众人合力松了绳索,又迅速地收拢,棺底隐没在土壤的阴影中。
"第三杯,敬天地神明,愿你我来生,还可共进退。"
棺盖凝了一片水渍,黄花雕的辛香从上散出,与风中草木之味融为一体。
“再落——”
棺底终于触了地,发出“嘭~”的一声巨响,惊起了在林中栖息的群鸟。众人放开绳索,长长舒了口气。
"三杯已过,烈酒多饮,难免伤身。夫君,剩下这一杯,我替你喝。"
邱迎仙仰头,一饮而尽。
烈酒敬完,黄土埋尸。
唢呐声又热切地响起,伴随着哭丧队伍此起彼伏的泣喊声,震彻云霄。
等到所有事情都尘埃落定,温吻问邱迎仙:"你愿不愿意回京城?"
"我虽然四海为家,鲜少待在京中,但白珂可以照料你,再不然,我京中还有几个铺子,秦姨可以接管一下,总归不会亏待了你们。"
邱迎仙摇了摇头,她沉静地摆弄着手上的佛珠:"白小姐有自己的事情,总归不好分出太多心思来照料我。"
"阿吻,你有诸多纷扰,尚需解决,我是知道的。倘若你不能和我一起,我离不离开这儿,又有什么区别呢?终归我也只想找个熟知我夫君的人,一同过过日子,偶尔追念时,不至于无人回应,便满足了。"
"回到京城,也未必比待在这里松快。这些年来,我和他的回忆,全在这里。我实在无法抛舍。"
"从前有人劝我,离开一个地方,才不会触景生情。他哪里知道,如若情深,去哪里都一样,眼睛见不到,心却看得见。还不如离得近些,才好安放那些不可放下的情感。。"
"过了今晚,你就回去吧,有秦姨在,你大可放心。也省得陪我在这儿过伤心日子。

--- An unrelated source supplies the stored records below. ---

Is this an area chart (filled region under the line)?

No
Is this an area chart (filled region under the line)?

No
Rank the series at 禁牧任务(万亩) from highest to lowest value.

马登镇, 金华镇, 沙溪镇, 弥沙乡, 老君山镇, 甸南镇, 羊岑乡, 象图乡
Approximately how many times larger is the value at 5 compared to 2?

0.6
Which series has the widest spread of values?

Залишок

"
邱迎仙笑了笑:"说了这么多,倒有些饿了,你去看看秦姨吃食可做好了?"
温吻愣了愣,偏头看向白珂,白珂也迷茫地回看她。
"别多想,我有些话,想问问白小姐。"邱迎仙摸摸肚子:"也是真饿了。"
她的神态轻松,已然将所有悲痛,都收纳埋填在了心底最深处,无法被轻易窥伺到。
温吻应声,向着后厨走去。
秦姨正在加火,灶台上已摆了两个荤菜。
"饿了吧,还有一个素菜,那边炖着汤,马上就快好啦。"
温吻点点头,拿了柴火,添了进去。
火星窜高,月夜依旧很长。
最后还是决定了第二日就走。
温吻和白珂乘着马车,等他们离了农舍十数公里,昨日大好的天气瞬变,乌云黑压压地凝聚在空中,狂风暴雨倏忽而至。

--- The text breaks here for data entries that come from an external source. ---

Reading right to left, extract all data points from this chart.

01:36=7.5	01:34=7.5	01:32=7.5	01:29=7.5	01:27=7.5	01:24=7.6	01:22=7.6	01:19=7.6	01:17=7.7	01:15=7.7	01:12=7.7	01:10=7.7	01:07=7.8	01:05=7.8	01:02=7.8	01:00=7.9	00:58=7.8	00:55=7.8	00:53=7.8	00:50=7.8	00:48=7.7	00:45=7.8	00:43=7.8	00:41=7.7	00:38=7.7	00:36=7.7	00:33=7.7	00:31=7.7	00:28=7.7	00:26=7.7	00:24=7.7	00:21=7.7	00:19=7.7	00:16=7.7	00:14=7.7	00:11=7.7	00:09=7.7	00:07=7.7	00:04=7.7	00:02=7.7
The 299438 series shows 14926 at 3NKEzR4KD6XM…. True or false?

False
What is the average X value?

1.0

马夫喊着:"两位姑娘,是继续往前赶路,还是找个地停会儿,我知道这附近有座供猎人休整的草屋棚子,离得不远,可以避避雨。"
雨声过大,白珂听不真切,她掀开帘子,斗大的雨滴又把她砸了回去。
温吻按住白珂的肩膀,她朗声道:"就去你说的那里吧。"
马车转了个向,驶进了密林里。
一路上七拐八绕,终于见了一座小小的棚屋。